Ernesto pulou de imediato e procurou pelo velho. Havia apenas um papel escrito e o lápis desgastado, imóvel ao lado de um copo. Parecia rum.
Quando um homem ouve ecoar as palavras que diz, como se fosse um ciclo infinito, tende-se a medidas drásticas. Economize palavras ou arranque-as de seu solo nutridor. Eu sou homem. Eu arranquei.
Ernesto chorava ao terminar a leitura. Como se todas as suas dores fossem condensadas em uma pasta grosseira, áspera e agreste. Essa massa substituía seus músculos, nervos de angústia se materializavam e tiniam causando tremores assombrosos.
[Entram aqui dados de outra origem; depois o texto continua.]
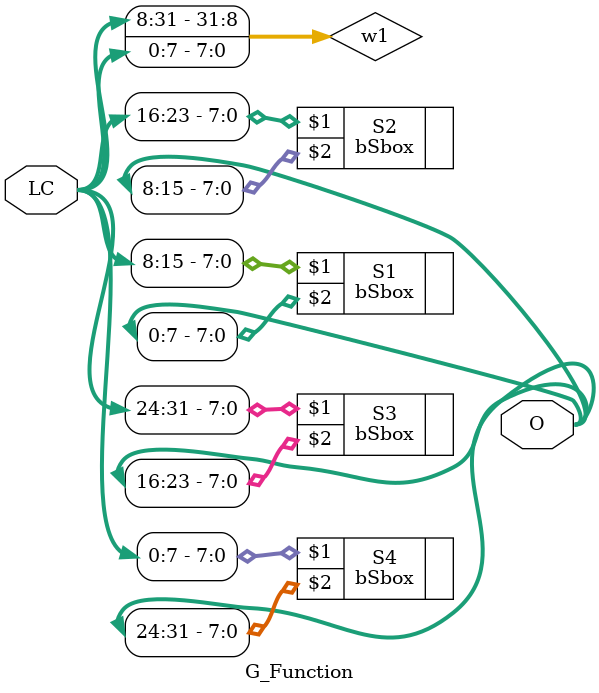
<source format=v>
`timescale 1ns / 1ps


module G_Function(LC,O);
input [0:31] LC; // Last Column of key 0
output [0:31] O;
wire [0:31] w1;
//Circular Rotation
assign w1[0:7]=LC[8:15];
assign w1[8:15]=LC[16:23];
assign w1[16:23]=LC[24:31];
assign w1[24:31]=LC[0:7];
//Circular Rotation complete
// start SBOX
bSbox S1(w1 [0:7],O[0:7]);
bSbox S2(w1[8:15],O[8:15]);
bSbox S3(w1[16:23],O[16:23]);
bSbox S4(w1[24:31],O[24:31]);
// substitution complete
//RCON is done in Key_Scheduler

endmodule

</source>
E com todo esse processo de ebulição apenas lágrima, aquele líquido límpido, salgado e inofensivo, saía como produto daquela série de sensações. "Lágrimas não são assim tão inofensivas", Ernesto tocava sua mandíbula e sofria. Olhou-se no espelho e chorou mais um pouco. Não havia mandíbula. Não havia língua. Havia uma mancha, borrando seu rosto, a cor era indescritível. Essa cor não existia. A mancha se estendia do buço até o queixo.
- O cálcio é um milagre mineral, benéfico como é a flor, dentes e ossos... - o esqueleto teve seu poema interrompido por um copo que cortou o ar, bem rente à sua clavícula.
Ernesto procurava por Artur que havia desaparecido. Sentou no tamborete onde o velho sentara antes e alcançou o último bilhete. O esqueleto deu uma risada oportuna.
- Ei você! Da boca borrada! - apontava pra Ernesto - O que acontece com você?
Ernesto pegou o papel com a mensagem do velho e o ergueu com a mão direita. Com a mão esquerda sinalizou que iria escrever algo. Olhou para a mensagem, leu as duas primeiras palavras e ficou exaltado. Não havia mais uma folha de papel, nem guardanapos naquele bar decadente. Pegou o lápis com a mão esquerda e virou o bilhete. Escreveria no verso.
Ninguém pode sobrepor seus problemas ao dos outros. Não há escapatória para aquilo que você não entende e ignora. Não há fuga. Nem no verso de um papel.
Lágrimas lhe caíam dos olhos, cada vez mais espessas. Seus canais lacrimais estavam no limite. Procurou por todos os lados mas não achou sua cama. Queria a moto novamente. O esqueleto apontou para o norte e Ernesto correu como nunca. Observou uma figura escura a cinquenta metros dele. Era a cama. Se prostrou e lá embaixo, não percebeu nenhum resquício de sua moto. Mas três dobermans permaneciam sentados por lá, patas cruzadas e sete cartas em cada mão. "Isso parece o apocalipse!", Ernesto tentou voltar para o bar, mas um doberman arrancou seu pé direito, com uma mordida só. Com o pé de Ernesto em sua boca, despejou as sete cartas no chão. Os outros dois dobermans brigaram pelo pé, e os latidos e ganidos eram ensurdecedores. Sem o pé direito, Ernesto escapou de sua cama e correu até o bar. Ele perdia muito sangue. Sentou no tamborete, sem o pé direito, e viu o uísque enfim cair no fundo do copo. Esqueceu a dor e recebeu com prazer o copo. Tentou beber mas esquecera que não tinha mais boca. Apenas um borrão de cor não existente. Olhou para o que restou de seu pé e percebeu o sangue jorrar. Olhou para o pé esquerdo que mexia normalmente, obedecendo as ordens do seu cérebro. "Ao menos sou canhoto", pensou Ernesto pensando estar a sorrir, mas sabendo que nem dentes tinha mais.
- Cálcio, ah! o cálcio! Faz bem para os dentes, o cálcio! - o esqueleto era a alegria em osso e osso.